Ospizio Italia

Ciriaco De Mita (sì, proprio lui) presenta un libro a Montecitorio. Così per un giorno si ritrovano tutti gli imbullonati della politica italiana: da Fini a Casini, da Pisanu a Gianni Letta. Per scacciare insieme il fantasma della rottamazione.

Ogni stagione ha il suo rottamato-simbolo, ma la vera partita a quanto pare è sopravvivere, poter dire che non è finita. Del resto, come in politica, anche tra i dinosauri ci furono specie che attraversarono gran parte del mesozoico e altre che comparvero solo nel cretaceo, il periodo finale prima dell’estinzione.

Un po’ nello stesso modo, alla presentazione del suo libro “La storia d’Italia non è finita” alla Camera, l’ottantaquattrenne Ciriaco De Mita, rottamato dal Pd nel 2008 e risorto subito dopo come eurodeputato dell’Udc (65 mila preferenze), può fingere adesso di solidarizzare con Massimo D’Alema, appena scaricato da Bersani sulla questione della propria ricandidatura, ma pure con Angelino Alfano, il quarantenne con cui ha tentato di clonarsi il settentaseienne Silvio, così come con i sessantenni Pier Ferdinando Casini e Gianfranco Fini, tutti nel Palazzo da una mezza dozzina di lustri.
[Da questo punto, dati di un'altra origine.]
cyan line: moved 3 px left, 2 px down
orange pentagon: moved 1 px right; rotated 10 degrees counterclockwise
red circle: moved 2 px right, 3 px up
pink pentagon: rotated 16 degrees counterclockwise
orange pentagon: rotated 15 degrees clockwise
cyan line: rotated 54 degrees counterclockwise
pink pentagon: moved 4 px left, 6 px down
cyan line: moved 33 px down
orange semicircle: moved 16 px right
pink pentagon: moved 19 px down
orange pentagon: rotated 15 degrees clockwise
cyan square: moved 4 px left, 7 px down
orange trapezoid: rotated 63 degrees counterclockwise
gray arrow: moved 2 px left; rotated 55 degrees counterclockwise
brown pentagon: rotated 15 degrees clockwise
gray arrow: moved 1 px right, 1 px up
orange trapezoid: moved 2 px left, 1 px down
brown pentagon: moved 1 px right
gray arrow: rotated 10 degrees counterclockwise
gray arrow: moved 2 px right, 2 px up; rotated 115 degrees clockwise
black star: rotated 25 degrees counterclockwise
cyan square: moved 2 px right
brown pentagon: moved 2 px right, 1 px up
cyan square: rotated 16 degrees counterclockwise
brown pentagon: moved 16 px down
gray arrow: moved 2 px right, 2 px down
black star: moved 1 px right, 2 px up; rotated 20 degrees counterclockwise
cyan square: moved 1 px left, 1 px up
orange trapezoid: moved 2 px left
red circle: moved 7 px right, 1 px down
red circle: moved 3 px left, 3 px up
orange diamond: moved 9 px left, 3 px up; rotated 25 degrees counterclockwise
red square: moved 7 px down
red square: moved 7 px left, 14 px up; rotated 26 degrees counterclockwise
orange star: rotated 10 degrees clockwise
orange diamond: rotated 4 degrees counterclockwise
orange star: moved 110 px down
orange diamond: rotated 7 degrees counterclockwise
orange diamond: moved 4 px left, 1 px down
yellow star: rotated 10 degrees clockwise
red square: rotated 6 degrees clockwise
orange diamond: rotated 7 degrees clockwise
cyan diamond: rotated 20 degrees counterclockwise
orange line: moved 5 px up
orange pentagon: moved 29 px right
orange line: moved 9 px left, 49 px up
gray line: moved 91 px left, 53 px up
Così, tra le stanze di Montecitorio, solo per qualche ora, martedì 16 va in scena il jurassic show. Nel pubblico c’è l’ex tesoriere dei Ds Ugo Sposetti che stringe la mano a Gianni Letta, ma anche Walter Veltroni – fresco di annuncio di ritiro ‘volontario’ dal Palazzo – che va a stringere la mano a Beppe Pisanu, l’ex dc sassarese che sta in Parlamento dal 1972 e spiega papale: «Mi ricandiderò, sì, punto al record di longevità politica».

Il dotto saggio storico di De Mita in tutto questo sembra passare in secondo piano, del resto è difficile che questa mattina ci sia ressa nelle librerie. Un peccato, perché l’incipit è straordinario: «Dalla primavera del 1989, ovvero da quando mi sono dimesso da Presidente del Consiglio, non ho mai inseguito ruoli di potere», spiega ai suoi lettori Ciriaco. Che infatti si è fatto rieleggere parlamentare nelle quattro legislature successive e dal 2009 ha appunto una poltrona a Strasburgo, mentre continua a brigare parecchio nella sua Irpinia.

Ai rottamandi della Seconda Repubblica, lì in platea, non restava che guardarlo ammirati e invidiosi.